Saturday, October 2021

Par Frédéric Feruzi
Depuis ces dernières années, le cadre de concertation de la société civile est sorti dans la presse pour tenter d’attirer l’attention des autorités sur le niveau de délabrement très avancé des routes du territoire de Kalehe. Mais elle semble n’avoir pas été écoutée.
La dernière sortie médiatique est intervenue ce mardi 2 février. Le cadre de concertation de la société civile de Kalehe a dénoncé, pour la deuxième fois en deux semaines, la détérioration des routes qui a des implications dans la situation sécuritaire jusqu’ici préoccupante dans le territoire de Kalehe, au Sud-Kivu.
 
Le cadre de concertation de la société civile de Kalehe explique que lorsque les routes sont en mauvais état, les forces de sécurité ont du mal à intervenir en cas d’alerte sécuritaire. Cela laisse régner des miliciens en maitre dans plusieurs villages du territoire de Kalehe.
 
Les axes qui sont particulièrement en mauvais état
 
L’axe Sake-territoire de Kabare qui traverse le territoire de Kalehe a connu plusieurs détériorations lors de récentes pluies. Sur le tronçon Minova-Kasheke, la situation été aggravée par la destruction d’un pont lors d’une forte pluie. D’autres endroits par lesquels passent des voyageurs comme Rambira, chez les français, Makengere et Makengele exposent à des risques énormes en raison de leur impraticabilité, explique Delphin Birimbi.
 
Le président du cadre de concertation de la société civile du territoire de Kalehe évoque aussi le cas de la route nationale numéro 3, au niveau de l’axe Miti-Hombo-sud.

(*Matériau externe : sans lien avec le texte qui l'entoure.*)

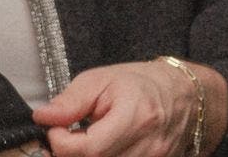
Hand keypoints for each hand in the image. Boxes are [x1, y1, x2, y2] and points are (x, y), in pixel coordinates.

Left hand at [30, 59, 227, 156]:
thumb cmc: (141, 83)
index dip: (62, 143)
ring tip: (87, 139)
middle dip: (72, 153)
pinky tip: (102, 148)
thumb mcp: (101, 79)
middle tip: (68, 135)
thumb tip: (42, 118)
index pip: (90, 149)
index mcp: (137, 117)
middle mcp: (149, 146)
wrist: (184, 95)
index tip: (55, 129)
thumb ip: (71, 101)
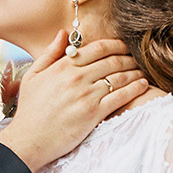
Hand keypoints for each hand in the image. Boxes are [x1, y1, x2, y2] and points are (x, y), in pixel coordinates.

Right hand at [1, 31, 147, 171]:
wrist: (28, 140)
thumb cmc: (30, 110)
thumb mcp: (33, 76)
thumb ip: (49, 53)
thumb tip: (63, 33)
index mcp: (63, 66)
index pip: (97, 48)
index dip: (116, 45)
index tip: (125, 46)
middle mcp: (77, 78)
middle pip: (112, 61)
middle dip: (129, 57)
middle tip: (138, 58)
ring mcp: (86, 95)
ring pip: (119, 77)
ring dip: (135, 72)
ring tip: (143, 71)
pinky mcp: (93, 113)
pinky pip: (120, 97)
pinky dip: (135, 89)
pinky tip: (143, 85)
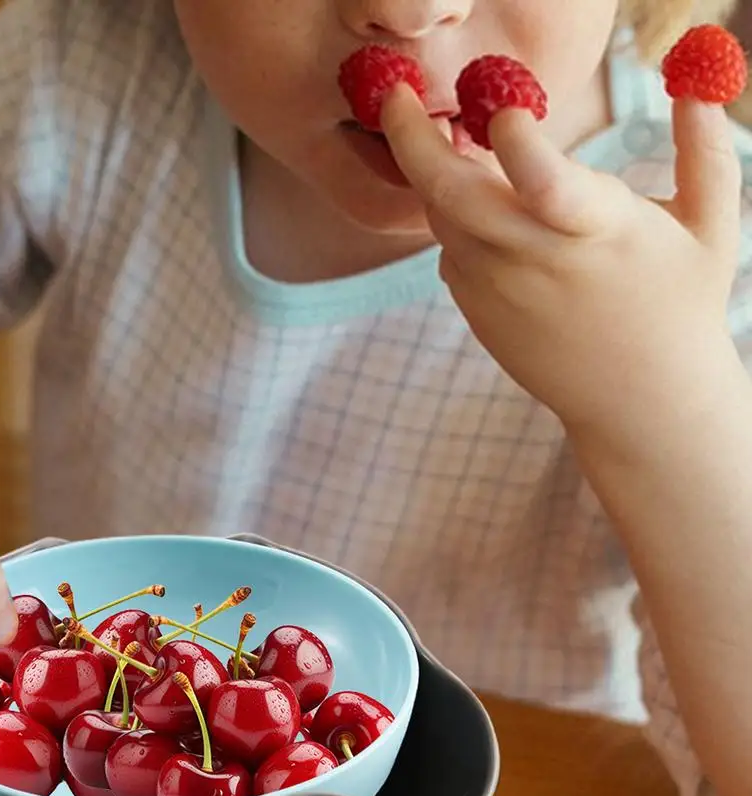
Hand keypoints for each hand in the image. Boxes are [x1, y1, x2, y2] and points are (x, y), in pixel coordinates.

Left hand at [381, 85, 743, 449]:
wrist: (635, 401)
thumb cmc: (680, 306)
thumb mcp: (711, 226)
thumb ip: (704, 148)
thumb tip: (698, 81)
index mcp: (598, 233)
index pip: (545, 185)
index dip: (516, 143)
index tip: (501, 108)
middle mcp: (534, 262)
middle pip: (453, 197)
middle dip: (413, 139)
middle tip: (398, 98)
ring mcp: (495, 290)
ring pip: (444, 217)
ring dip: (438, 174)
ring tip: (453, 136)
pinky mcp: (475, 310)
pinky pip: (451, 248)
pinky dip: (459, 218)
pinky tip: (489, 206)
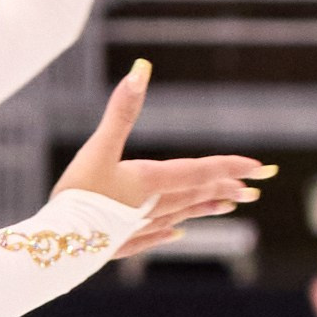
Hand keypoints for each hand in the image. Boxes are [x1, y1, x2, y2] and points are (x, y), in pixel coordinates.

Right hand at [52, 60, 272, 253]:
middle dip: (226, 189)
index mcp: (150, 181)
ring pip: (180, 214)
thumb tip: (141, 69)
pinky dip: (168, 232)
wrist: (56, 247)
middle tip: (254, 190)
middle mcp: (150, 205)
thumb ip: (121, 111)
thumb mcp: (98, 148)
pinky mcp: (119, 243)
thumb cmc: (78, 196)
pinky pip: (152, 236)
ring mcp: (136, 227)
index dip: (230, 166)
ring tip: (228, 207)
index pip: (200, 170)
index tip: (260, 167)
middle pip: (195, 194)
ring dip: (205, 208)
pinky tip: (177, 233)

Là-bas, tout comme à Bitale, Fumya, Mihobwe, dans le parc national de Kahuzi Biega, la route laisse à désirer. C’est aussi le cas du pont de Bulambika-centre, de la chaussée de Kambale et Kambegeti.
 
Le cadre de concertation de la société civile de Kalehe appelle le gouvernement à réhabiliter les routes du territoire de Kalehe qui va avoir un impact sur l’insécurité généralisée. A en croire Delphin Birimbi, des routes réhabilitées vont aussi permettre la maximisation des recettes publiques et limiter les accidents sur le lac-Kivu que plusieurs voyageurs préfèrent désormais emprunter en pirogue face à l’impraticabilité des routes. Depuis, leurs naufrages sont régulièrement rapportés.